FastTextClassifier

class squirro.lib.nlp.steps.classifiers.FastTextClassifier(config)

Bases: squirro.lib.nlp.steps.classifiers.Classifier

The fastText Classifier uses the fastText library for text embedding and classification provided by Facebook’s AI Research lab.

Input - all input fields need to be of type str.

Output - the output field is filled with data of type dict { str: float }. The key of the dict is the predicted class name and the value is the probability/confidence returned by the model.

Parameters
  • type (str) – fasttext

  • cutoff (int, 100000) – Cutoff for quantization

  • learning_rate (float, 1.0) – Learning rate

  • min_count (int, 1) – Minimum number of words appearances to be included in dictionary

  • min_prob (float, 0.0) – Minimum prediction probability to return

  • n_epochs (int, 25) – Number of training epochs

  • n_grams (int, 2) – N of N-grams

  • n_predictions (int, None) – Number of label predictions to return.
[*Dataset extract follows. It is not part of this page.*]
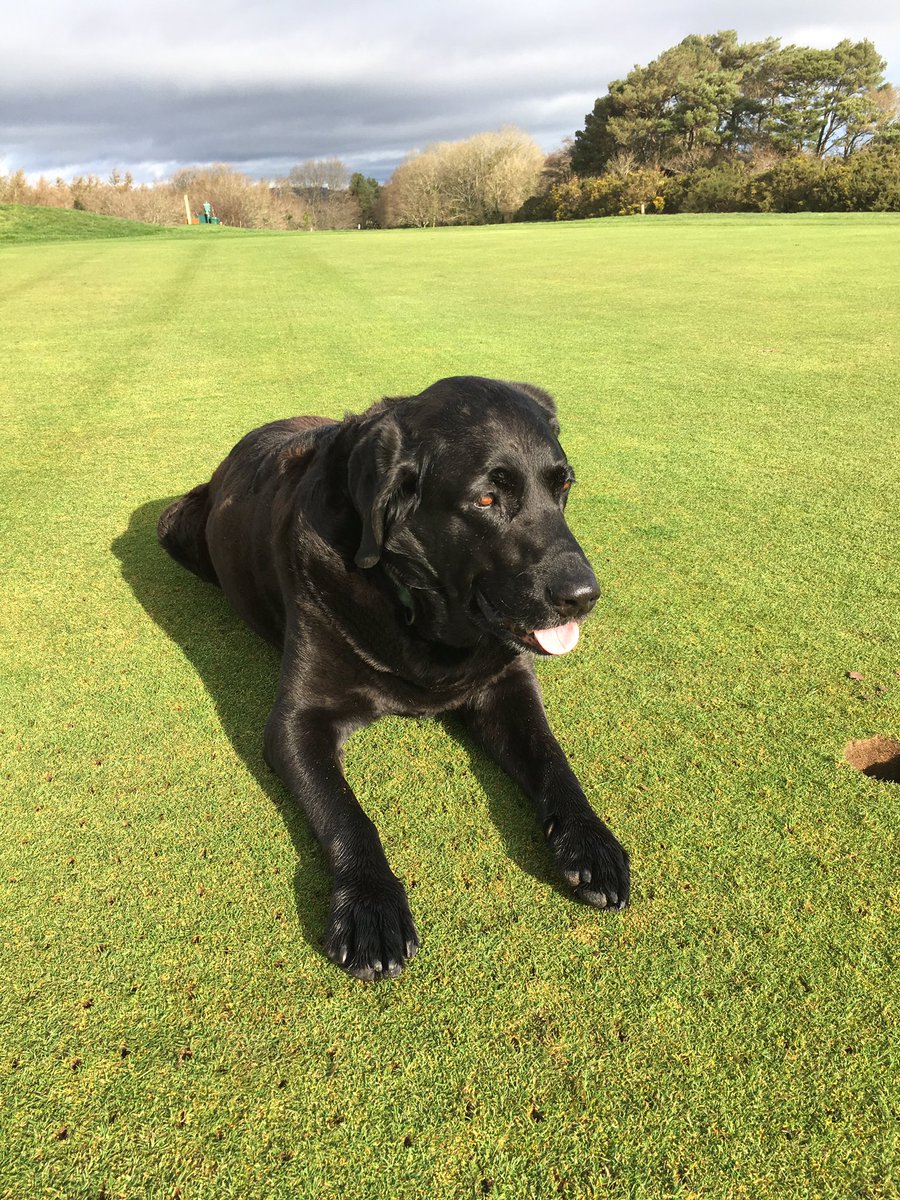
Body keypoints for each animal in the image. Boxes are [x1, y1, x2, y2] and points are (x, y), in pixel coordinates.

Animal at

By default this will be the number of unique labels.

  • quantize (bool, False) – Whether or not to quantize the model

Example

{
    "step": "classifier",
    "type": "fasttext",
    "input_fields": ["extract"],
    "output_field": "prediction",
    "label_field": "label",
}

Methods Summary

clean()

Clean step

load()

Load a step

process_doc(doc)

Process a document

save()

Save a step

train(docs)

Train on a step of a set of documents

Methods Documentation

clean()

Clean step

load()

Load a step

process_doc(doc)

Process a document

Parameters

doc (Document) – Document

Returns

Processed document

Return type

Document

save()

Save a step

train(docs)

Train on a step of a set of documents

Parameters

docs (generator(Document)) – Generator of documents

Returns

Generator of processed documents

Return type

generator(Document)